Abrí los ojos y miré hacia la oscuridad de las ventanas. Actuaban como un espejo, mostrando a Roane sentado detrás de mí, con el cuerpo brillando como el sol detrás de la luna de mi cuerpo. Los tres anillos de color de mis ojos brillaban con suficiente intensidad como para, incluso desde esa distancia, poder distinguir cada color: esmeralda, jade, oro líquido. Hasta los ojos de Roane brillaban con un color miel oscuro, como bronce. Le sentaba bien la magia de sidhe.
Se estiró hacia mí, y me puse tensa. Colocó su mano en la arrugada piel de las cicatrices.
– ¿Cómo conseguiste que parase de cambiarte en algo distinto?
– Lo maté.
Vi en las ventanas que los ojos de Roane se abrían como platos y sentí que su cuerpo se tensaba.
– ¿Mataste a un sidhe real?
– Sí.
– Pero son inmortales.
– Yo soy bien mortal, Roane. ¿Cuál es la única manera de que muera un sidhe eterno?
Vi en su semblante que los pensamientos fluían a su mente hasta que por fin la determinación asomó a su mirada.
– Invocar sangre mortal. Lo mortal comparte nuestra inmortalidad, y nosotros compartimos la mortalidad de los mortales.
– Exacto.
Se arrodilló a mi lado, pero no se dirigió a mí directamente, sino a mi reflejo.
– Pero esto es un ritual muy específico. No se puede invocar la inmortalidad de forma accidental.
– El ritual de un duelo ata a los dos participantes en un combate mortal. Entre los sidhe de la Oscuridad, se comparte sangre antes de luchar.
Sus ojos se abrieron lentamente, hasta que se convirtieron en dos charcas inmensas de oscuridad.
– Cuando bebieron tu sangre, compartieron tu mortalidad.
– Sí.
– ¿Ellos lo sabían?
No pude reprimir una sonrisa.
– No hasta que clave mi daga a Arzhul.
– Debiste haber librado una dura batalla para que él tratara de hacerte cambiar de forma.
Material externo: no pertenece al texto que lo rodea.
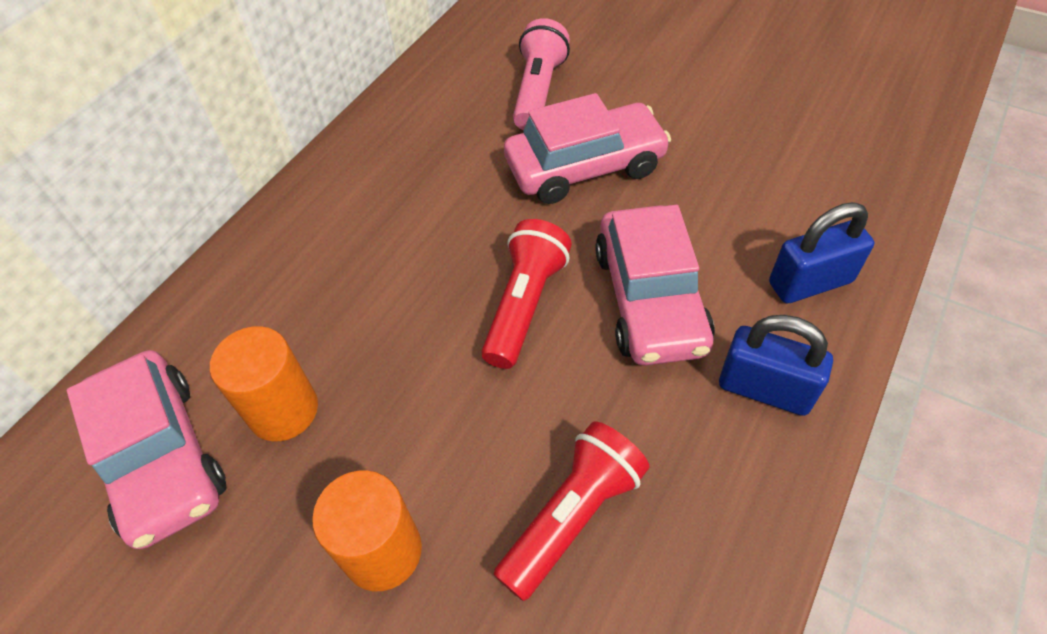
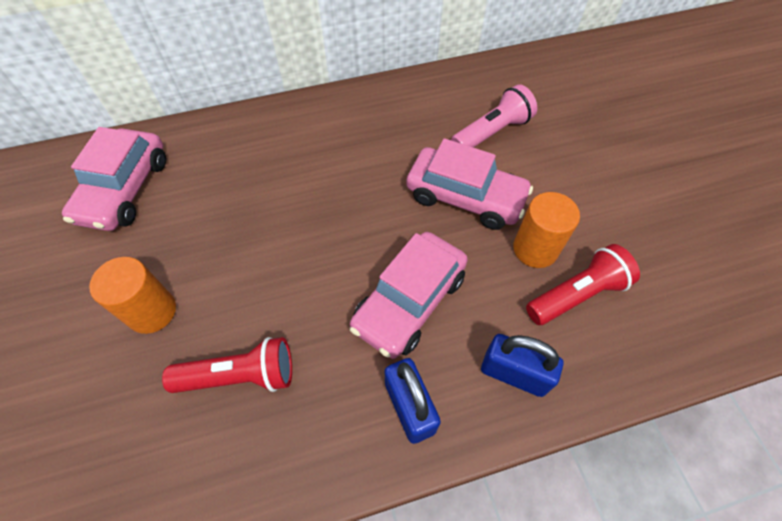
camera: 40 degrees right, 5 degrees up
orange cylinder [210,326,318,441] -> orange cylinder moved to [513,192,580,268]
red flashlight [481,219,572,369] -> red flashlight moved to [526,244,640,325]

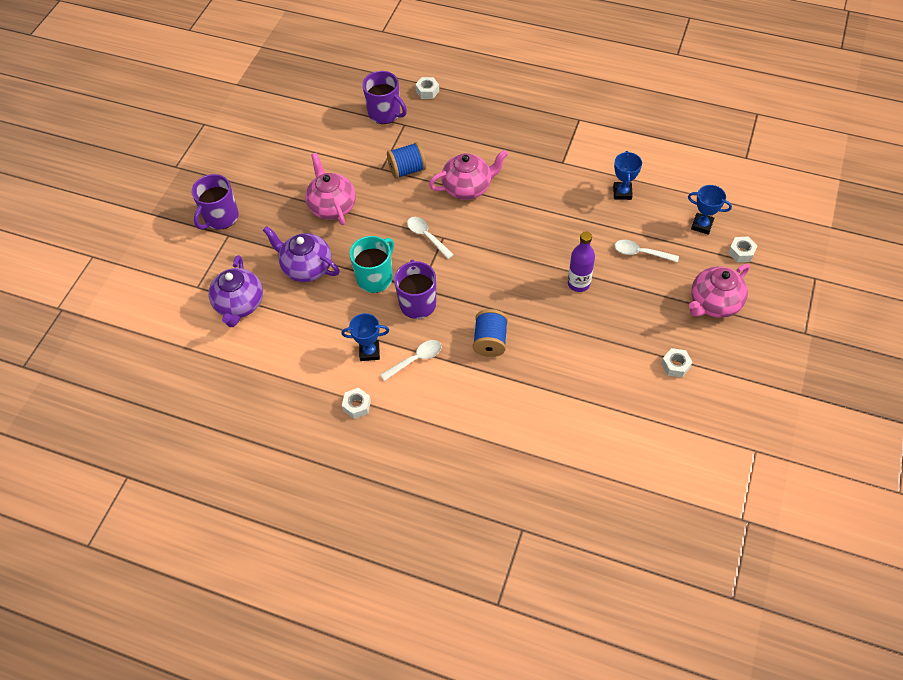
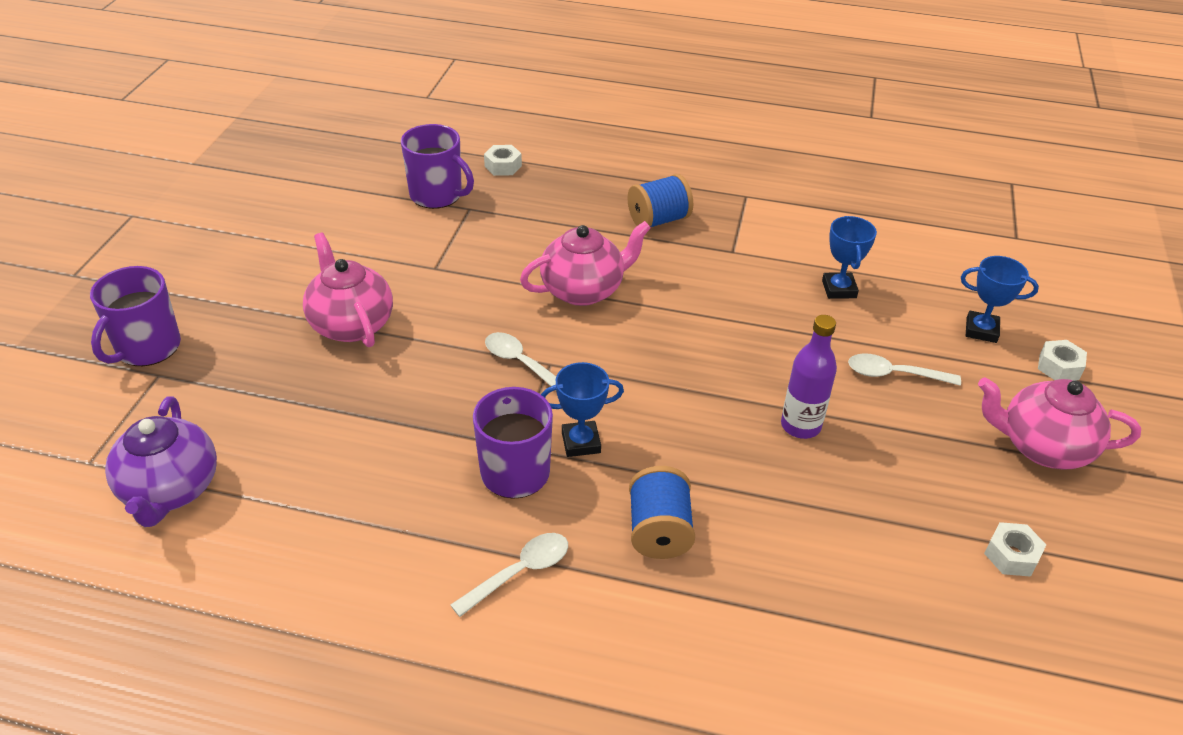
camera: 10 degrees left, 15 degrees down
purple teapot [263,226,340,282] -> none
blue trophy [342,313,389,361] -> blue trophy moved to [541,362,624,457]
white nut [342,388,371,419] -> none
turquoise mug [349,236,394,293] -> none
blue spool [387,142,426,179] -> blue spool moved to [628,174,693,227]
pink teapot [689,264,750,318] -> pink teapot turned 60 degrees clockwise [978,377,1141,470]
Es un hechizo mayor para un sidhe. Si no temía la muerte, entonces debiste herirle mucho.
Negué con la cabeza.
– Él estaba alardeando. Pretender matarme no le bastaba. Primero quería humillarme. Para un sidhe, forzar un cambio de forma es prueba del poder de tu magia.
– Así que estaba alardeando -dijo Roane. Era su mejor manera de decir que quería saber qué ocurrió a continuación.
– Le clavé una puñalada con la esperanza de distraerle, pero mi padre siempre me enseñó a no ahorrar un golpe. Incluso si sabes que estás ante un inmortal, golpéalo como si pudiera morir porque un golpe mortal duele más aun cuando no puede matar.
– ¿Mataste a quien te dejó esta cicatriz? -Su mano se desplazó desde atrás para recorrerme las costillas.
Me estremecí cuando me tocó, y no porque me hiciera daño.
– No, Rozenwyn todavía vive.
– Entonces, ¿por qué no te aplastó ella el corazón? -Sus manos se desplazaban a lo largo de mi cintura, apretándome contra su cuerpo.
Me abandoné a la curva de sus brazos, al sólido calor de su cuerpo.
– Porque su duelo fue después del de Arzhul y cuando la apuñalé, sintió pánico, creo. Dijo que había ganado el duelo sin necesidad de matar.
Frotó su mejilla contra la mía, y los dos miramos cómo se fundían los colores con el contacto de nuestras pieles.
– Fue el último duelo, entonces -dijo.